▶ _Assignment 1_: In the Magic Flute review below, why does the writer call it a shame that the production runs only four days?

▶ _Selected passage_:
Start of Block

Mrs. Scwhatz, Klatsch, and Tratsch (Ashley Milanese, Karolina Gumos, and Ezgi Kutlu) offer a unique kind of help to Tamino (Julien Behr) and Papageno (Rodion Pogossov) in fanciful Mozart adaptation at Lincoln Center (photo © Stephanie Berger, courtesy Lincoln Center)

Combining vaudeville, silent movie tropes, a bawdy sense of humor, anime, and a heartfelt reverence for Mozart’s extraordinary music, this version of The Magic Flute — Wolfgang’s 1791 work, which premiered only a few months before his death at the age of thirty-five, was not made for opera aficionados but for the general public — creates a devilishly delicious, weird and wonderful world that will bring out the kid in you, although it is not necessarily for die Kinder. The staging is endlessly inventive, and the cast has everything timed to the second as they immerse themselves into the animation, which is spectacular, particularly the Queen of the Night, who is a giant eight-legged spider. Tantalizing references abound: The magic flute itself is a Tinker Bell-like naked winged creature, Monostatos evokes F. W. Murnau’s vampire Nosferatu, Sarastro looks like silent-film pioneer Georges Méliès, Papageno is a cross between Buster Keaton and Ed Wynn, and the magic bells and the three spirit boys recall Henry Darger’s drawings. Diego Leetz deserves special mention for his magnificent lighting design, with its many nods to silent cinema, as well as principal Jasmine Choi and Tanya Dusevic Witek on flute. It’s a shame this production, so bursting with life’s energy and romance, treachery and trepidation, is running only four days, as it’s a Magic Flute for the ages.

THE SECRET LIFE OF BEES

(photo by Ahron R. Foster)

The Daughters of Mary worship the Black Madonna in musical version of The Secret Life of Bees (photo by Ahron R. Foster)

Atlantic Theater Company
Linda Gross Theater
336 West 20th St. between Eighth & Ninth Aves.

End of Block

▶ _Assignment 2_: Count the lines of the records that contain the string "vidéo".

▶ _Available data_:
Start of Block

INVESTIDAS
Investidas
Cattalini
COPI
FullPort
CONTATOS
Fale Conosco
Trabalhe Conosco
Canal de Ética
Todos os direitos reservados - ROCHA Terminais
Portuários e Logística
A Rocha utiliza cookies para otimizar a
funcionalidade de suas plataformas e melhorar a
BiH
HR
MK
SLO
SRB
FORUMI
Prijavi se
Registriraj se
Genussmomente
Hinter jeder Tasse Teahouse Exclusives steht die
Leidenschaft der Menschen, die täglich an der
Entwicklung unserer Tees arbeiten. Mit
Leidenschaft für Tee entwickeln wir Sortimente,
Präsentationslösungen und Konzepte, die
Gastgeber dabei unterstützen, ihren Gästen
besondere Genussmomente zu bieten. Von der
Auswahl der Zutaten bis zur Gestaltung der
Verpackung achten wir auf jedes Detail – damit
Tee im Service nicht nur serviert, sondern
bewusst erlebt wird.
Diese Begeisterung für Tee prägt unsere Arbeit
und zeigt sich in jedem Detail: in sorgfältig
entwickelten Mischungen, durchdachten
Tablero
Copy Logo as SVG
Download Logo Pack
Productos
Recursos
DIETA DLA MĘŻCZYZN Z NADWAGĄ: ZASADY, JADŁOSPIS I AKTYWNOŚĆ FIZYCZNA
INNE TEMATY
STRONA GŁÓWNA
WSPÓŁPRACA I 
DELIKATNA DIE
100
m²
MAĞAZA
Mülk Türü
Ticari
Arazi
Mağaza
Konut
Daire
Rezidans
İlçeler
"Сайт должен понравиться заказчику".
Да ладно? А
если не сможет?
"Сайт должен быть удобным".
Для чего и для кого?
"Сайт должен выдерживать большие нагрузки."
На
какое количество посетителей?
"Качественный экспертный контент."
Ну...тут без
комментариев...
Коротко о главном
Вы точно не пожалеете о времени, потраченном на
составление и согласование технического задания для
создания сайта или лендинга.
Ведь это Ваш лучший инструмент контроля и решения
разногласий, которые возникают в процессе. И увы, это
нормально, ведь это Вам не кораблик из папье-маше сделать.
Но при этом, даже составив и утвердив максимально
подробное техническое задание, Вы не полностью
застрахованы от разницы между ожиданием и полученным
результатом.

End of Block
Start of Block

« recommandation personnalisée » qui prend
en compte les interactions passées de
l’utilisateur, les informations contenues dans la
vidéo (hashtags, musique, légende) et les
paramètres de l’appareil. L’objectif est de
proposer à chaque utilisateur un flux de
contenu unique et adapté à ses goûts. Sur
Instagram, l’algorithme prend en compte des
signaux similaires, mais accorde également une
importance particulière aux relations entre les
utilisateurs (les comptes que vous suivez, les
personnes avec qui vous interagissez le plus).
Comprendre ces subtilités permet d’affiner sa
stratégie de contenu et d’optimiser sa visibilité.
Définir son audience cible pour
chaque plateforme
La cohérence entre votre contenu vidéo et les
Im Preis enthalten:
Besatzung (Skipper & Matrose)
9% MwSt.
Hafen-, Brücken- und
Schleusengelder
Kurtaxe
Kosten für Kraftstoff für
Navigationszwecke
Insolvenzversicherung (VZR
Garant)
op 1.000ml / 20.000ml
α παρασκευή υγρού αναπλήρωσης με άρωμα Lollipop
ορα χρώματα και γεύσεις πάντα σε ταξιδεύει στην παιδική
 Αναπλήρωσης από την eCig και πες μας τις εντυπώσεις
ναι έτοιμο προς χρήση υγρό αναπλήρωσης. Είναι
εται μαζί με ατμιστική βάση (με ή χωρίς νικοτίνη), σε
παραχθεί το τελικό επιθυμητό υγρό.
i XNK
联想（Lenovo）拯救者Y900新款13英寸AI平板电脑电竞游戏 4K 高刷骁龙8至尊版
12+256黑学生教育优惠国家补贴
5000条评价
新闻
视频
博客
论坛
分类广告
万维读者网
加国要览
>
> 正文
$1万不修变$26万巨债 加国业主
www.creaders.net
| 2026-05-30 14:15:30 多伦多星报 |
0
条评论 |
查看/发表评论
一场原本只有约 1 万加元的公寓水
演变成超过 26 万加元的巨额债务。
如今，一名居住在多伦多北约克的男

End of Block

▶ _Response 1_: The writer calls it a shame because this production, full of energy and romance, treachery and trepidation, is "a Magic Flute for the ages."

▶ _Response 2_: 2